No Rio de Janeiro, no dia 14 de setembro, uma estrutura diferenciada de palco já estava sendo montada para receber a estrela da primeira noite do Rock in Rio. Às seis da manhã, no entanto, a organização do festival foi avisada de que a cantora não havia embarcado. Todas as providências cabíveis foram tomadas e, três anos atrás, o Maroon 5 subia ao Palco Mundo. E o resto é história.
Enfim, abrindo o jogo
À época do ocorrido, a Lady Gaga publicou nas redes sociais que sua situação era complicada e, quando se sentisse pronta, contaria sua história de maneira aprofundada. Este ano, em entrevista a Oprah Winfrey numa série de conversas sobre saúde mental, a Oprah’s 2020 Vision Tour, a cantora finalmente explicou o processo pelo qual passou durante aquela semana de setembro e como se recuperou do traumático episódio.
Eu tive um surto psicótico. (Os médicos) estavam apenas tentando fazer com que eu me mexesse, a certa altura.
Embora os documentos do processo tenham sido disponibilizados online em 2019, a cantora nunca havia mencionado o processo em público de forma aberta.
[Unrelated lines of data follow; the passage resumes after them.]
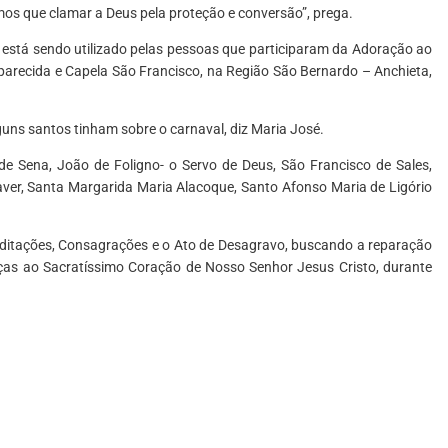
mos que clamar a Deus pela proteção e conversão”, prega.
e está sendo utilizado pelas pessoas que participaram da Adoração ao
recida e Capela São Francisco, na Região São Bernardo – Anchieta,
uns santos tinham sobre o carnaval, diz Maria José.
 de Sena, João de Foligno- o Servo de Deus, São Francisco de Sales,
aver, Santa Margarida Maria Alacoque, Santo Afonso Maria de Ligório
ditações, Consagrações e o Ato de Desagravo, buscando a reparação
ças ao Sacratíssimo Coração de Nosso Senhor Jesus Cristo, durante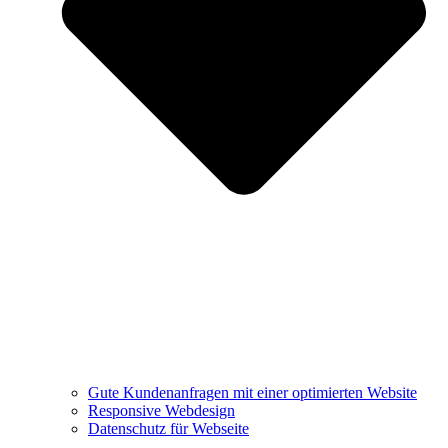
Gute Kundenanfragen mit einer optimierten Website
Responsive Webdesign
Datenschutz für Webseite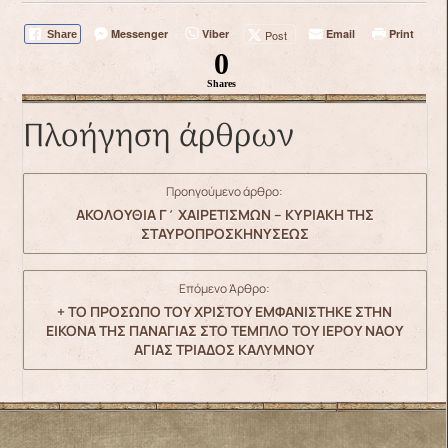
Messenger
Viber
Email
Print
Post
Share
0
Shares
Πλοήγηση άρθρων
Προηγούμενο άρθρο:
ΑΚΟΛΟΥΘΙΑ Γ΄ ΧΑΙΡΕΤΙΣΜΩΝ – ΚΥΡΙΑΚΗ ΤΗΣ
ΣΤΑΥΡΟΠΡΟΣΚΗΝΥΣΕΩΣ
Επόμενο Άρθρο:
+ ΤΟ ΠΡΟΣΩΠΟ ΤΟΥ ΧΡΙΣΤΟΥ ΕΜΦΑΝΙΣΤΗΚΕ ΣΤΗΝ
ΕΙΚΟΝΑ ΤΗΣ ΠΑΝΑΓΙΑΣ ΣΤΟ ΤΕΜΠΛΟ ΤΟΥ ΙΕΡΟΥ ΝΑΟΥ
ΑΓΙΑΣ ΤΡΙΑΔΟΣ ΚΑΛΥΜΝΟΥ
Eu sofri um terrível gatilho em um depoimento no tribunal. A parte do cérebro que te mantém centrado, para que você não dissocie, desabou. Meu corpo inteiro começou a formigar e eu comecei a gritar. É muito difícil descrever a sensação. Mas o que acontece, essencialmente, é que o cérebro decide “para mim chega, não quero mais pensar nisso, não quero mais sentir isso”. Você se separa da realidade como a conhecemos. Você não tem consciência do que está acontecendo à sua volta.
A artista considera que os médicos que a atenderam naquele dia salvaram sua vida. Desde então, Lady Gaga trata o transtorno combinando psicoterapia, acompanhamento psiquiátrico, meditação, exercícios físicos e uma série de remédios e tratamentos para as reações ao trauma, como as dores crônicas e a dissociação. “Minha caixa de remédios parece um chocalho”, brincou a cantora. “Mas eu nunca estive tão saudável.”
Uma luta contínua
Ela aproveitou a entrevista para falar sobre a importância de eliminar o estigma sobre o tratamento com medicamentos psiquiátricos. “Se você sentir que precisa de ajuda, você deve ir a um psiquiatra para ser avaliado corretamente e receber a ajuda que realmente precisa.” O ativismo na área da saúde mental se reflete no trabalho de sua fundação Born This Way Foundation, nas redes sociais e até nas letras de seu novo disco, “Chromatica”.
Eu tenho problemas de saúde mental, eu tomo um monte de remédios para me manter bem e eu sou uma sobrevivente. Estou vivendo, lutando e sou forte. Vou compartilhar minhas experiências com o mundo para fazer dele um lugar melhor.